Manually edit the following parameters:

input: the fastq.gz file you are running your analysis on.
output: desired output file. ie: {$sample_name}_butyrate.txt”.
tmp_dir: name of a temporary directory this analysis can use while running. (ie {$sample_name}_shortbred_tmp)
threads: treads used in test (can default to 1 if needed).

submit the job!

sh data_processing/shortbred_analysis/shortbred_test_run.sh or if submitting as a LSF job: bsub < data_processing/shortbred_analysis/shortbred_test_run.sh.

Submit a list of jobs:

Given a folder of fastq.gz files, run a job to submit the shortbred analysis on all of them. We wrote an example script for doing this here:

data_processing/shortbred_analysis/shortbred_run_on_folder_example.sh

You may need to modify this for your exact use case.

To run it, modify the dir

Snakemake:

Using the Snakefile in this folder you should be able to run this file locally or on an HPC. If you use LSF we have a Snakemake profile you can use for submissions.

ShortBRED has the following environmental requirements: - Python 2.7.9 - Biopython v1.65 - ncbi-blast-2.2.28+ - usearch v6.0.307 (Please make sure this is up to date. Earlier versions of usearch use a different command for making database than what is expected by ShortBRED.) - MUSCLE v3.8.31 - CD-HIT version 4.6

These environmental requirements are captured in the shortbred_env.yaml file used by the Snakefile for ShortBRED analysis.
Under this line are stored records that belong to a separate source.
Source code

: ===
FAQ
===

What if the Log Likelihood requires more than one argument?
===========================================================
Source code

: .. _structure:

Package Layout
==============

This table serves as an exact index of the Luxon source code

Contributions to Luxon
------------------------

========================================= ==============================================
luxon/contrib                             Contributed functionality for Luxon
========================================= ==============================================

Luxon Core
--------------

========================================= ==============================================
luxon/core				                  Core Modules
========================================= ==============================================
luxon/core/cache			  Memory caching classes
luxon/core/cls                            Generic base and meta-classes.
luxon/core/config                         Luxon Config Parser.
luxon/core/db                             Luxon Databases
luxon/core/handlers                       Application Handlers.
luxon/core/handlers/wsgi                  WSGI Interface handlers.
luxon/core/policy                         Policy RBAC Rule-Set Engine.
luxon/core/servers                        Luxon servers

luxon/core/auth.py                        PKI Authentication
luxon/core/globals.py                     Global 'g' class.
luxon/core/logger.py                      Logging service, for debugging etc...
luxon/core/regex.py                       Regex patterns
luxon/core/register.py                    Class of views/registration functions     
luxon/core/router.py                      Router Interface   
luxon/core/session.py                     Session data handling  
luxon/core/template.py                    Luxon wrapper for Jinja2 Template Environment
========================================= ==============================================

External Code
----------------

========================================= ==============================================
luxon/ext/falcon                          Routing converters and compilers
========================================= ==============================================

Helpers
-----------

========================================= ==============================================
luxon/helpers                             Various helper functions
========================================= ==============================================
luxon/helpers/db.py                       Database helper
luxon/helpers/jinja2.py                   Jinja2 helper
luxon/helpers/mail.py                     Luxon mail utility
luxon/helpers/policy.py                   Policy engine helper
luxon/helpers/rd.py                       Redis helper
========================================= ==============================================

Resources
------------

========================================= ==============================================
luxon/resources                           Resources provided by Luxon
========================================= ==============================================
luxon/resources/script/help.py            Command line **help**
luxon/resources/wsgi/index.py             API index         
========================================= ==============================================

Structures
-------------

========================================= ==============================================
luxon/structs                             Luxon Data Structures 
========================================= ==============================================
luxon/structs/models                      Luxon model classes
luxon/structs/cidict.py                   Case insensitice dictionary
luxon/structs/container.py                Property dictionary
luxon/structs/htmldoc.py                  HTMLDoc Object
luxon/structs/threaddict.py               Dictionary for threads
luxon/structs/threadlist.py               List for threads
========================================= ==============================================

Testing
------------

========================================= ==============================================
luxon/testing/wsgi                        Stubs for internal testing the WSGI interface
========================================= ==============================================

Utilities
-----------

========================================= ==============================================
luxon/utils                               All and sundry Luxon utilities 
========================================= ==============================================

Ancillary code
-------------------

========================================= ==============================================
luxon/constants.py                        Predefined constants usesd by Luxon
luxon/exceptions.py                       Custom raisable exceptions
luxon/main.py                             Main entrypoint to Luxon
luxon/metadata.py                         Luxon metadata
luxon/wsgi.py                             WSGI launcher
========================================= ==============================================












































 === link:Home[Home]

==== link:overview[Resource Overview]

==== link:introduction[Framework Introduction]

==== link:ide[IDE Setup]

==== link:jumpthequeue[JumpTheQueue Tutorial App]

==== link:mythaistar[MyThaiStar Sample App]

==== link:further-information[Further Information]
Our analysis currently assumes a structure where each sample has a directory containing R1 and R2 as fastq.gz files. The sample_dir and sample name will be provided as dynamic entries to the config.

You will also need to update the config file for the snakemake workflow for the following parameters: - quantify_script: (the path to the shortBRED quantify_script) - marker_fastq: (path to the marker fastq we provided (or updated marker.fastq if using your own reference)). - usearch: the path to your usearch installation.

Test files:

Download a test file, ie: one of the fastqs from our paper

Citations:

Kaminski J, Gibson MK, Franzosa EA, Segata N, Dantas G, Huttenhower C (2015) High-Specificity Targeted Functional Profiling in Microbial Communities with ShortBRED. PLoS Comput Biol 11(12): e1004557.